===== PROVIDED ENTRIES

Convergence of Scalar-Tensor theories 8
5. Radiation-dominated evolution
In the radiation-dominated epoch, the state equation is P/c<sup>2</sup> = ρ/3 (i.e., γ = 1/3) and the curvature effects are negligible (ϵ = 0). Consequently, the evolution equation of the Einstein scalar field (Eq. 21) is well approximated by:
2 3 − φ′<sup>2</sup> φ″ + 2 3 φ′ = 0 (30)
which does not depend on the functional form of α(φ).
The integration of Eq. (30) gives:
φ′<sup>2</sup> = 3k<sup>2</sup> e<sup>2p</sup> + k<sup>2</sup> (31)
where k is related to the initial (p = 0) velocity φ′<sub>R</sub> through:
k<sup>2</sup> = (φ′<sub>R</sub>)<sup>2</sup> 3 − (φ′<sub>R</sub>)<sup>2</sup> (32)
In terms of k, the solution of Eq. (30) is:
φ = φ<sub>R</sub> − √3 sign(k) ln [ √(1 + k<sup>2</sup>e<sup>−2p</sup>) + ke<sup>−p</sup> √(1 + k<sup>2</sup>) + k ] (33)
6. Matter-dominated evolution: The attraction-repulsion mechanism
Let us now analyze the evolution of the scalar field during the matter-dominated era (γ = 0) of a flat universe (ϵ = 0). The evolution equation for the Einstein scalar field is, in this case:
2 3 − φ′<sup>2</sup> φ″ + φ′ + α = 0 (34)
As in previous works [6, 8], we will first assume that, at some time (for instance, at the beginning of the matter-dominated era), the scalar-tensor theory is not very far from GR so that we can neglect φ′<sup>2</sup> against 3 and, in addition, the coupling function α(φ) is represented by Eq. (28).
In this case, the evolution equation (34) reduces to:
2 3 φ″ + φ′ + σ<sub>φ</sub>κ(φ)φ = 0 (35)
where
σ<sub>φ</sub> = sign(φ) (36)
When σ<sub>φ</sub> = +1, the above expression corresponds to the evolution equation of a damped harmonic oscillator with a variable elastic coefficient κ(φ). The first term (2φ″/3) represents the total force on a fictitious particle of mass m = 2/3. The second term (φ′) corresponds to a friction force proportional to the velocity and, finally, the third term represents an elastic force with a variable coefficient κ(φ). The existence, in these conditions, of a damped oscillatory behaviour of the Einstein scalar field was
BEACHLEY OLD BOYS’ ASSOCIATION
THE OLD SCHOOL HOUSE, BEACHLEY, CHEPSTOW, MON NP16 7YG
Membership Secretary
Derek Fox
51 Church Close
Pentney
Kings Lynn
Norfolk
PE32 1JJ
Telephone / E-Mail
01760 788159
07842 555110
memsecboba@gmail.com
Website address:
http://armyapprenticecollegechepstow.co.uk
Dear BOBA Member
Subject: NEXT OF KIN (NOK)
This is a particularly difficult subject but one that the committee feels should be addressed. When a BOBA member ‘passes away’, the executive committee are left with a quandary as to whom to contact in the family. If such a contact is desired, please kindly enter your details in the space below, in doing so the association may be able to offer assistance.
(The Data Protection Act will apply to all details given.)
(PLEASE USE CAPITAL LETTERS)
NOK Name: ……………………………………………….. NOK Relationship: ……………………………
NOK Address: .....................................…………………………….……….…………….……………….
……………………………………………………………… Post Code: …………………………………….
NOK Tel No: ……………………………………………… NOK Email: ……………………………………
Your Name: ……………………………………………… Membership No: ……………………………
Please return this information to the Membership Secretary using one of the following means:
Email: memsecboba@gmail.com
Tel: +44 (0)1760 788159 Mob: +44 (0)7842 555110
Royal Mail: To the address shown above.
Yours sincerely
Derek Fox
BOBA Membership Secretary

==========

* **TASK INSTRUCTIONS**: Retype the data exactly as given.

* **SOLUTION TO THIS TASK**:
Convergence of Scalar-Tensor theories 8
5. Radiation-dominated evolution
In the radiation-dominated epoch, the state equation is P/c<sup>2</sup> = ρ/3 (i.e., γ = 1/3) and the curvature effects are negligible (ϵ = 0). Consequently, the evolution equation of the Einstein scalar field (Eq. 21) is well approximated by:
2 3 − φ′<sup>2</sup> φ″ + 2 3 φ′ = 0 (30)
which does not depend on the functional form of α(φ).
The integration of Eq. (30) gives:
φ′<sup>2</sup> = 3k<sup>2</sup> e<sup>2p</sup> + k<sup>2</sup> (31)
where k is related to the initial (p = 0) velocity φ′<sub>R</sub> through:
k<sup>2</sup> = (φ′<sub>R</sub>)<sup>2</sup> 3 − (φ′<sub>R</sub>)<sup>2</sup> (32)
In terms of k, the solution of Eq. (30) is:
φ = φ<sub>R</sub> − √3 sign(k) ln [ √(1 + k<sup>2</sup>e<sup>−2p</sup>) + ke<sup>−p</sup> √(1 + k<sup>2</sup>) + k ] (33)
6. Matter-dominated evolution: The attraction-repulsion mechanism
Let us now analyze the evolution of the scalar field during the matter-dominated era (γ = 0) of a flat universe (ϵ = 0). The evolution equation for the Einstein scalar field is, in this case:
2 3 − φ′<sup>2</sup> φ″ + φ′ + α = 0 (34)
As in previous works [6, 8], we will first assume that, at some time (for instance, at the beginning of the matter-dominated era), the scalar-tensor theory is not very far from GR so that we can neglect φ′<sup>2</sup> against 3 and, in addition, the coupling function α(φ) is represented by Eq. (28).
In this case, the evolution equation (34) reduces to:
2 3 φ″ + φ′ + σ<sub>φ</sub>κ(φ)φ = 0 (35)
where
σ<sub>φ</sub> = sign(φ) (36)
When σ<sub>φ</sub> = +1, the above expression corresponds to the evolution equation of a damped harmonic oscillator with a variable elastic coefficient κ(φ). The first term (2φ″/3) represents the total force on a fictitious particle of mass m = 2/3. The second term (φ′) corresponds to a friction force proportional to the velocity and, finally, the third term represents an elastic force with a variable coefficient κ(φ). The existence, in these conditions, of a damped oscillatory behaviour of the Einstein scalar field was
BEACHLEY OLD BOYS’ ASSOCIATION
THE OLD SCHOOL HOUSE, BEACHLEY, CHEPSTOW, MON NP16 7YG
Membership Secretary
Derek Fox
51 Church Close
Pentney
Kings Lynn
Norfolk
PE32 1JJ
Telephone / E-Mail
01760 788159
07842 555110
memsecboba@gmail.com
Website address:
http://armyapprenticecollegechepstow.co.uk
Dear BOBA Member
Subject: NEXT OF KIN (NOK)
This is a particularly difficult subject but one that the committee feels should be addressed. When a BOBA member ‘passes away’, the executive committee are left with a quandary as to whom to contact in the family. If such a contact is desired, please kindly enter your details in the space below, in doing so the association may be able to offer assistance.
(The Data Protection Act will apply to all details given.)
(PLEASE USE CAPITAL LETTERS)
NOK Name: ……………………………………………….. NOK Relationship: ……………………………
NOK Address: .....................................…………………………….……….…………….……………….
……………………………………………………………… Post Code: …………………………………….
NOK Tel No: ……………………………………………… NOK Email: ……………………………………
Your Name: ……………………………………………… Membership No: ……………………………
Please return this information to the Membership Secretary using one of the following means:
Email: memsecboba@gmail.com
Tel: +44 (0)1760 788159 Mob: +44 (0)7842 555110
Royal Mail: To the address shown above.
Yours sincerely
Derek Fox
BOBA Membership Secretary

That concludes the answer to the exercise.